*Written task*
The line containing "My Regular Hours" marks the end, so write out exactly every line from the top of the entries below through that one.

(Page-level text extractions)
========

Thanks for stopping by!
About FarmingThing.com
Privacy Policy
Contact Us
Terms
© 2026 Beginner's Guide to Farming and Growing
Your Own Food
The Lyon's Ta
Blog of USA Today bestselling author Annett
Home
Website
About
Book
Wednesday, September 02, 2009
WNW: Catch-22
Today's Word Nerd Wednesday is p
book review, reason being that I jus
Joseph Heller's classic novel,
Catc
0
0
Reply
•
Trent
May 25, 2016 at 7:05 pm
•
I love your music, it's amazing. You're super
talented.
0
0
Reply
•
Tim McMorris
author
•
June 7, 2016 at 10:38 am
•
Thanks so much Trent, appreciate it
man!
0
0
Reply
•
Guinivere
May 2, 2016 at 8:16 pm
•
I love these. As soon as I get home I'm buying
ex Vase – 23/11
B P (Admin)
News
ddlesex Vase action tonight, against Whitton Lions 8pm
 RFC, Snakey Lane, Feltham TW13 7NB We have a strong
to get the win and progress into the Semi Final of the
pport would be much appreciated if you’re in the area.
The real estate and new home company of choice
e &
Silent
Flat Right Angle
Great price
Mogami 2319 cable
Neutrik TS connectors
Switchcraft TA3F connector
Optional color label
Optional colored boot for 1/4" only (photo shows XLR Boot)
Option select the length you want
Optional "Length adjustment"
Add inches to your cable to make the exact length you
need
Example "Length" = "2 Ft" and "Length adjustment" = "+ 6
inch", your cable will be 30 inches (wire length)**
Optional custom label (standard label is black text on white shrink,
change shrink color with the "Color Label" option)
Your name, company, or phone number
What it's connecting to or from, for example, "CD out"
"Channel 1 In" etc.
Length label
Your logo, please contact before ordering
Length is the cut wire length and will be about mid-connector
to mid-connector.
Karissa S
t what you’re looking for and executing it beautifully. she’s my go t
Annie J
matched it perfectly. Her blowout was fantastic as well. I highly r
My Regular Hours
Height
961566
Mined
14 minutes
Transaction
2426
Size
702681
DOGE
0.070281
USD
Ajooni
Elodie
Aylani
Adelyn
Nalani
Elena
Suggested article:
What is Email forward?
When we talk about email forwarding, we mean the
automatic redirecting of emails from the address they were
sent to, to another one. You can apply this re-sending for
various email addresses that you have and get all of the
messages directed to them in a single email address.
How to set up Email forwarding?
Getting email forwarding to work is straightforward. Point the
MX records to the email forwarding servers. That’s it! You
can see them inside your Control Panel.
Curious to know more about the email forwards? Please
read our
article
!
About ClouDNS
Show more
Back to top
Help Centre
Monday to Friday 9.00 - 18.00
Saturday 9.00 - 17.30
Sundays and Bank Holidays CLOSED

========

*Response to this exercise*
Thanks for stopping by!
About FarmingThing.com
Privacy Policy
Contact Us
Terms
© 2026 Beginner's Guide to Farming and Growing
Your Own Food
The Lyon's Ta
Blog of USA Today bestselling author Annett
Home
Website
About
Book
Wednesday, September 02, 2009
WNW: Catch-22
Today's Word Nerd Wednesday is p
book review, reason being that I jus
Joseph Heller's classic novel,
Catc
0
0
Reply
•
Trent
May 25, 2016 at 7:05 pm
•
I love your music, it's amazing. You're super
talented.
0
0
Reply
•
Tim McMorris
author
•
June 7, 2016 at 10:38 am
•
Thanks so much Trent, appreciate it
man!
0
0
Reply
•
Guinivere
May 2, 2016 at 8:16 pm
•
I love these. As soon as I get home I'm buying
ex Vase – 23/11
B P (Admin)
News
ddlesex Vase action tonight, against Whitton Lions 8pm
 RFC, Snakey Lane, Feltham TW13 7NB We have a strong
to get the win and progress into the Semi Final of the
pport would be much appreciated if you’re in the area.
The real estate and new home company of choice
e &
Silent
Flat Right Angle
Great price
Mogami 2319 cable
Neutrik TS connectors
Switchcraft TA3F connector
Optional color label
Optional colored boot for 1/4" only (photo shows XLR Boot)
Option select the length you want
Optional "Length adjustment"
Add inches to your cable to make the exact length you
need
Example "Length" = "2 Ft" and "Length adjustment" = "+ 6
inch", your cable will be 30 inches (wire length)**
Optional custom label (standard label is black text on white shrink,
change shrink color with the "Color Label" option)
Your name, company, or phone number
What it's connecting to or from, for example, "CD out"
"Channel 1 In" etc.
Length label
Your logo, please contact before ordering
Length is the cut wire length and will be about mid-connector
to mid-connector.
Karissa S
t what you’re looking for and executing it beautifully. she’s my go t
Annie J
matched it perfectly. Her blowout was fantastic as well. I highly r
My Regular Hours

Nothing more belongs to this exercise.